Along with fire and brake failure, a stuck throttle is one of the most feared safety risks in racing. Considering even the most robust car and safety equipment have limitations, it is fortunate this is a rare event. The conditions that can cause a throttle to stick are not always foreseeable. However, you can drastically improve your odds by learning from others, so we are sharing some of our experiences.
Most throttles connect to the pedal by a solid linkage or a cable. Solid linkages provide a means to pull back on the pedal. Still, they can be difficult to route around engine components such as exhaust headers and airboxes. With a carburetor, the most common problem is maintaining clearance between the front of the linkage and the air filter housing. Most race cars have tall manifolds and carb spacers, which makes fitting an air filter element under the hood only possible with a dropped filter housing. Dropped housings confine the typical Holley carburetor lever into a tight space. Creating linkage clearance can require the base's indention near the throttle, which is risky because the one fastener in the center permits the housing to rotate. If the housing base turns while the throttle is open, it can jam against the linkage. This problem can also happen with the offset-type filter housing.
Such was the case in 1980 when Dale Woolworth smashed through the turn-three guard rail at Auto City Speedway, nose-first into the pit area, narrowly missing a crew member. Dale had his bell rung and some bruises, but things could have been far worse. The best way to prevent this problem is to lower the carburetor and reduce the drop in the housing. Still, not many racers will sacrifice the associated loss in performance unless the rules require doing so. The next best measure is to attach the filter housing to the cold air box to prevent it from turning, and if you don't use a cold air box, then secure the base from rotating by another means.
With EFI, the throttle body lever and pedal are often on opposite sides of the engine. All racing linkages are, in some parts, improvised and articulated in multiple places to transfer the motion. The installer must time the position of all levers not to create a toggle-lock. A toggle-lock happens when arcs in a mechanism travel over their center. Linkages have a series of spherical rod end bearings held inline with jam nuts that, if loosened, can bind. The more bearings used, the more potential for problems. Because linkages are not encased like a cable, they are vulnerable to interference with anything under the hood, such as stones, tire rubber, and even the hood itself.

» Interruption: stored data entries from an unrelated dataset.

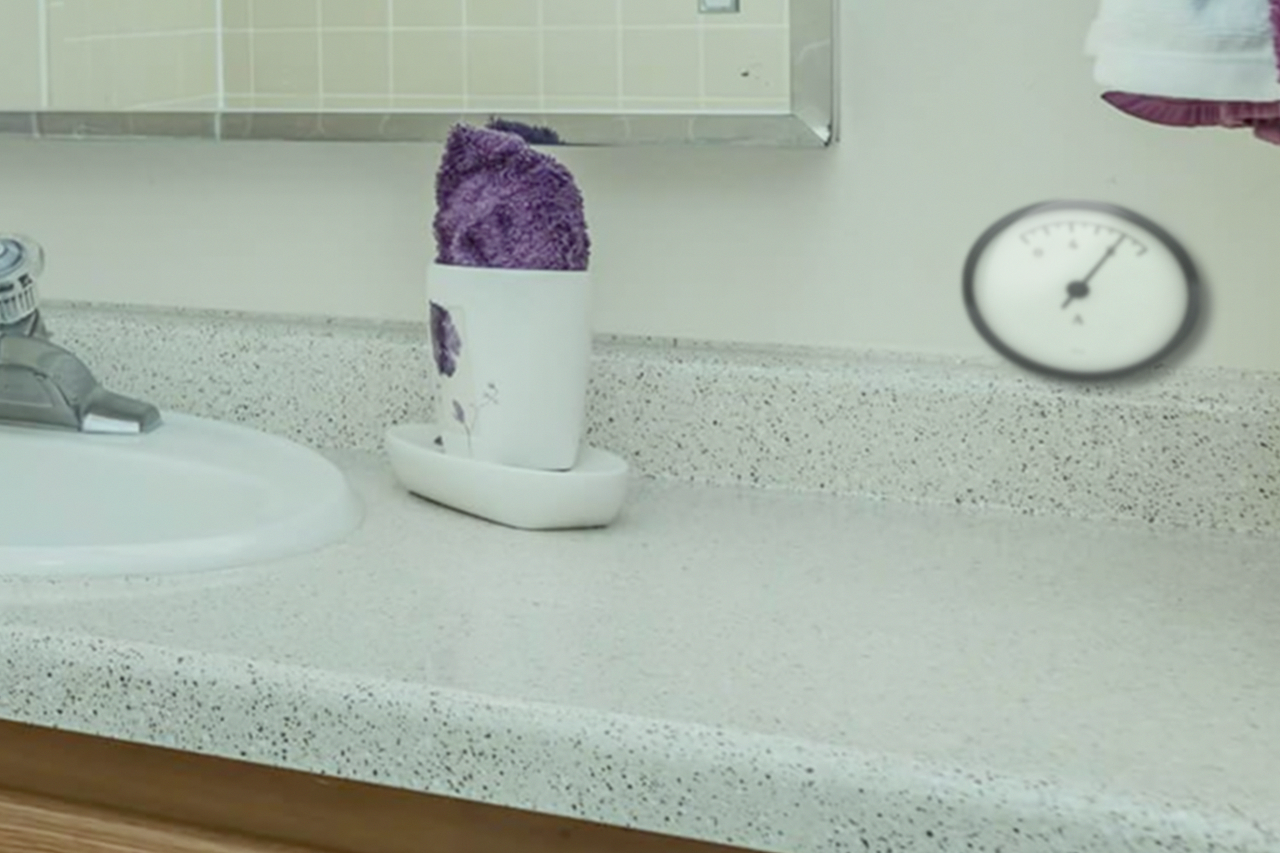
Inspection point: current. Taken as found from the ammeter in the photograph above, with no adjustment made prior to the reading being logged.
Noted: 8 A
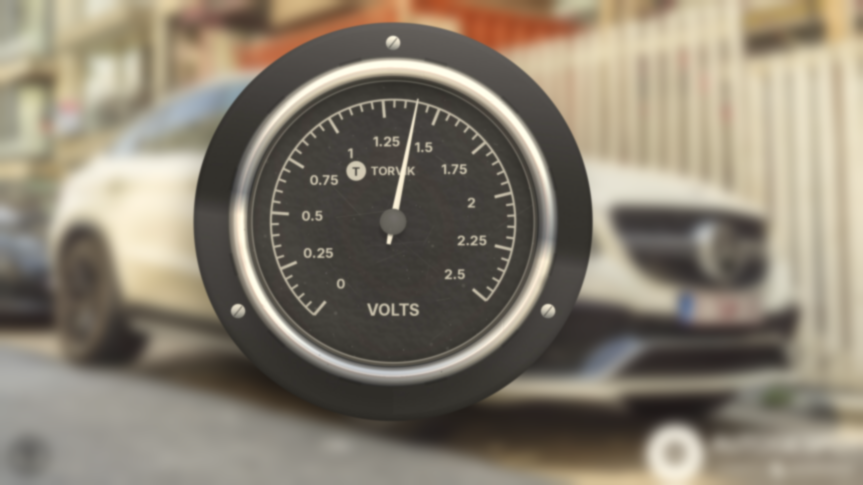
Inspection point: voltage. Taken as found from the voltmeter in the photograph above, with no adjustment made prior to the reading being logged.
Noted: 1.4 V
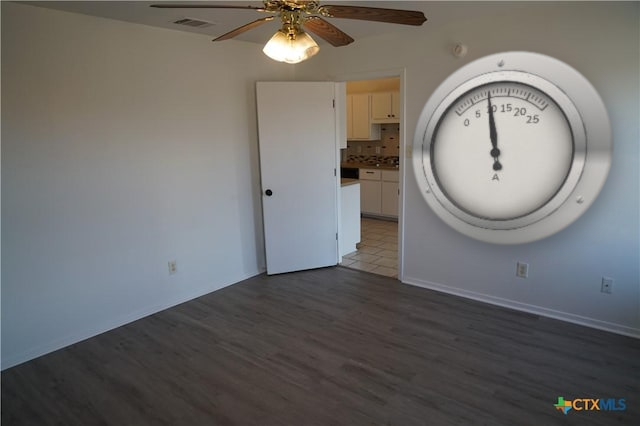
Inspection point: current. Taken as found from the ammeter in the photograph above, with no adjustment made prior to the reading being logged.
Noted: 10 A
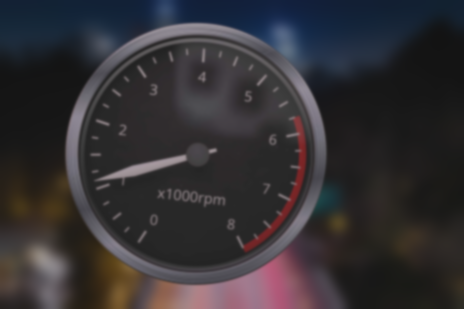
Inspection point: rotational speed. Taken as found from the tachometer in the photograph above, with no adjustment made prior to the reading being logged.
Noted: 1125 rpm
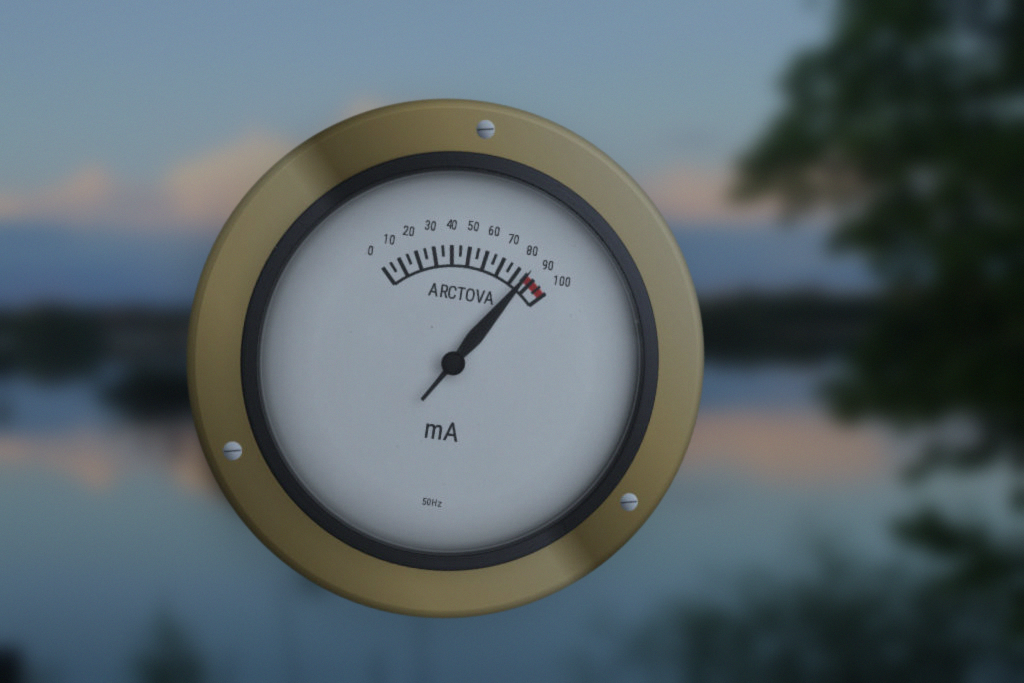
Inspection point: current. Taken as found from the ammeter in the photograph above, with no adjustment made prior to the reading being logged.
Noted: 85 mA
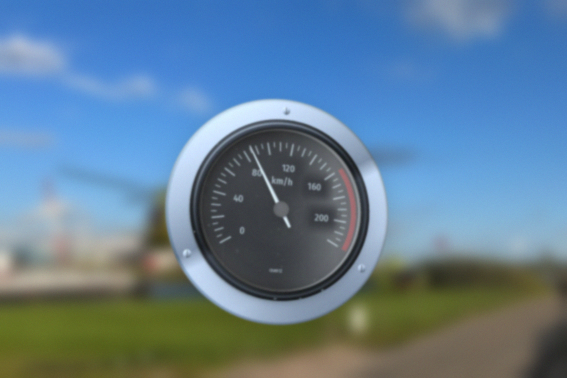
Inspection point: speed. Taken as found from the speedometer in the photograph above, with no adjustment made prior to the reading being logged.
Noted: 85 km/h
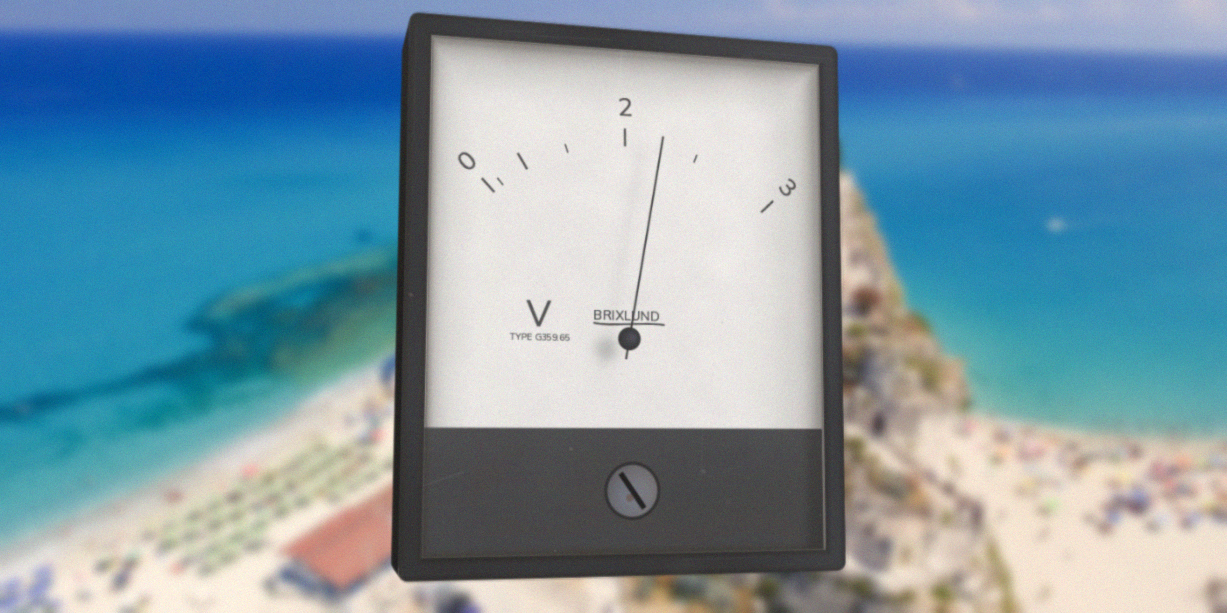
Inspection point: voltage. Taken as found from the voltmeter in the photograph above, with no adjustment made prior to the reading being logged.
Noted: 2.25 V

We had an experience with an ASA car in 2004 where the team fabricated a linkage over the intake manifold, and air pressure collapsed the hood onto the linkage and stuck the throttle. Fortunately, the driver switched off the ignition in time for the car to slow, and the hood popped back up. The solution was installing a hood support, but better yet would have been not to place the linkage in this vulnerable location.
Throttle cables have risks of their own. The most notable disadvantage of a cable is it is single-directional, so pulling back the pedal does no good. Cables can wear or break, or you can pull the ends off, which only returns the engine to idle, but a correctly installed cable is less exposed than a solid linkage. Nevertheless, cables can still stick from snags, corrosion, or neglect. In 2013, a driver demolished a TA2 car in turn-six at Road-Atlanta after a homemade cable clamp hooked the end of the fuel rail. Fortunately, the track had a tire barrier and a movable wall to lessen the impact.
It is best to use a heavy gauge throttle cable with the housing sleeve as long as possible to limit cable exposure. Considering what's at stake, we suggest replacing the throttle cable as often as you freshen or replace the engine.
Installing a solid stop for the pedal is a good idea with a linkage or cable. A stop prevents the driver from bending the linkage or breaking the cable, but the stop can also be problematic.
In 2014, a tall TA2 driver bent the pedal to fit his size 13 shoe at Homestead Speedway. Unfortunately, the modification for his big stomper misaligned the pedal with the stop and the edges hooked, locking the throttle open. Fortunately, turn one of the Homestead infield course has a long run-off to NASCAR turn one giving the driver time to switch off the ignition before contacting the SAFER barrier.
We don't have all the answers, but we may have some that others do not. We are glad to hear about your experiences and encourage an open dialogue on safety issues that may prevent someone from repeating a costly mistake.